Yadira Cárdenas

Salamanca.- El río Lerma no siempre ha sido tema de contaminación y riesgo de inundaciones cuando aumenta el nivel, por muchos años fue el escenario de reuniones familiares, paseos en canoas, para ir a comer sandías a las orillas del agua cristalina, panorama que se terminó con la llegada de las industrias.

El cauce atraviesa este municipio en más de 12 kilómetros, en pleno centro de la cuidad; hasta antes de 1955 la ribera se convirtió un lugar de recreo para los salmantinos después de asistir a las celebraciones religiosas en los templos cercanos, de acuerdo al cronista del a ciudad Juan José Rodríguez Chávez.

Los paseos familiares eran añorados

Rodríguez Chávez señaló que principalmente los fines de semana eran los añorados por los niños, quienes podían acudir con sus familias a pasear en canoas de madera, a comer en las orillas, incluso a nadar en las orillas del cauce.

“Eran añorados los paseos familiares, se ambientaban con música (…) había un ambiente festivo, de árboles eucaliptos de gran altura, sauces llorones, ahuehuetes, entre muchos otros, donde se amarraban columpios, y ahí estaban los niños paseándose”, narró.

Otra actividad era la pesca luego de que se podían encontrar peces blancos, carpas y charales, que podían cocinarse en el mismo lugar, además de las hortalizas que se sembraban en la zona donde se aprovechaba el agua del cauce.

“El río era ancho y caudaloso, se cosechaban, papayas, calabazas, y sandías, por eso también se decía que se iba a comer la sandía al río. Es más, hasta una vez llegó un circo y llevaron a los animales a tomar agua al río, y era la novedad”.

Ahora está contaminado

Sin embargo, la ciudad fue creciendo y con ello llegaron las industrias que cambiaron la actividad no solo de las personas, el agua del río también fue cambiando, comenzaban a pasar residuos de las industrias y el líquido se fue tornando oscuro.

“Con la instalación poco a poco de empresas en lo que sería el corredor industrial desde Celaya a Irapuato las cosas cambiaron. La refinería fue inaugurada el 30 de julio de 1950 y todavía hasta 1955 iban las familias al río, después todo quedó en el olvido”, dijo.

El cronista señaló que es una lástima la situación que atraviesa el cauce, entre contaminación de industrias, falta de mantenimiento y sobre todo, que los mismos ciudadanos lo utilicen como basurero.

“Tal vez no pueda regresar a lo que era antes, pero sí que se viera una zona limpia, y en el mejor de los casos sin contaminación”, concluyó.

Brindan apoyo en Santa Ana Pacueco

En el margen del río de la localidad de Santa Ana Pacueco en el municipio de Pénjamo, siguen sufriendo las afectaciones que dejó las inundaciones a consecuencia del desbordamiento del Río Lerma, en los límites con el Estado de Michoacán. Personal del DIF municipal, encabezado por la presidenta del organismo, hicieron entrega de apoyos asistencia alimentaria para las familias afectadas.

Este jueves, personal de la unidad municipal de Protección Civil y de la Comisión Nacional del Agua, trabajaron en instalación de una nueva bomba que permita incrementar la cantidad de agua que se canaliza al dren del Río Lerma, para disminuir el nivel del cauce natural que mantiene inundadas al menos 100 comunidades de la localidad de Santa Ana Pacueco.

Del lado de Michoacán se reportó la disminución de 20 cm en el nivel del agua. Sin embargo, del lado de Pénjamo, la disminución ácido mínima por lo que se trabaja de manera alterna con bombas, para permitir el desfogue del agua.
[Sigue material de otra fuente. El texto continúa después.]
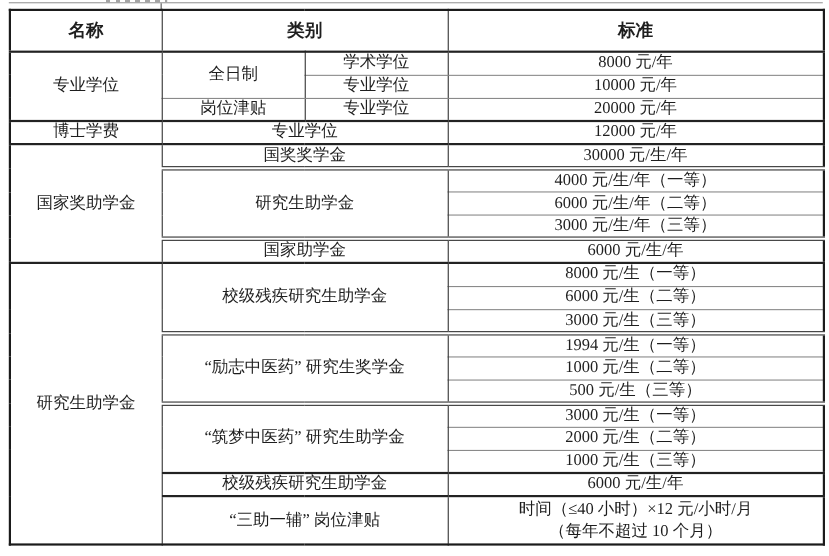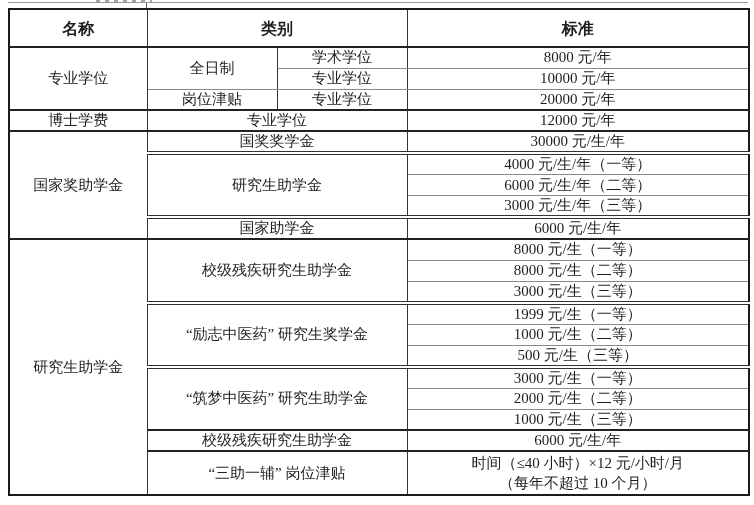--- a/index.html
+++ b/index.html
@@ -135,28 +135,28 @@
     <td class="bd" colspan="2">国家助学金</td>
     <td class="bd">6000 元/生/年</td>
   </tr>
 
   <tr class="row">
     <td rowspan="11">研究生助学金</td>
     <td class="bdd" colspan="2" rowspan="3">校级残疾研究生助学金</td>
     <td>8000 元/生（一等）</td>
   </tr>
   <tr class="row">
-    <td>8000 元/生（二等）</td>
+    <td>6000 元/生（二等）</td>
   </tr>
   <tr class="row">
     <td class="bdd">3000 元/生（三等）</td>
   </tr>
   <tr class="row">
     <td class="bdd" colspan="2" rowspan="3">“励志中医药” 研究生奖学金</td>
-    <td>1999 元/生（一等）</td>
+    <td>1994 元/生（一等）</td>
   </tr>
   <tr class="row">
     <td>1000 元/生（二等）</td>
   </tr>
   <tr class="row">
     <td class="bdd">500 元/生（三等）</td>
   </tr>
   <tr class="row">
     <td class="bd" colspan="2" rowspan="3">“筑梦中医药” 研究生助学金</td>
     <td>3000 元/生（一等）</td>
La creciente en el Río Lerma a causa de las lluvias, afectó a decenas de familias en la comunidad de Santa Ana Pacueco. Hoy, estas mismas personas ya reciben la atención del DIF Pénjamo.

Este apoyo consiste en la asistencia alimentaria, principalmente a menores de edad, mujeres en lactancia, adultos mayores y personas discapacitadas,

En total, fueron levantados 130 padrones para el programa de asistencia alimentaria “Primeros mil días de vida”, programa con el que se apoyará a estas personas y sus familias.

La presidenta del DIF Municipal, Nancy Rodríguez, así como la regidora Paola Olmedo y encargado de despacho de la delegación de la comunidad, Javier Cabrera, asistieron para platicar y conocer las necesidades para seguir apoyando.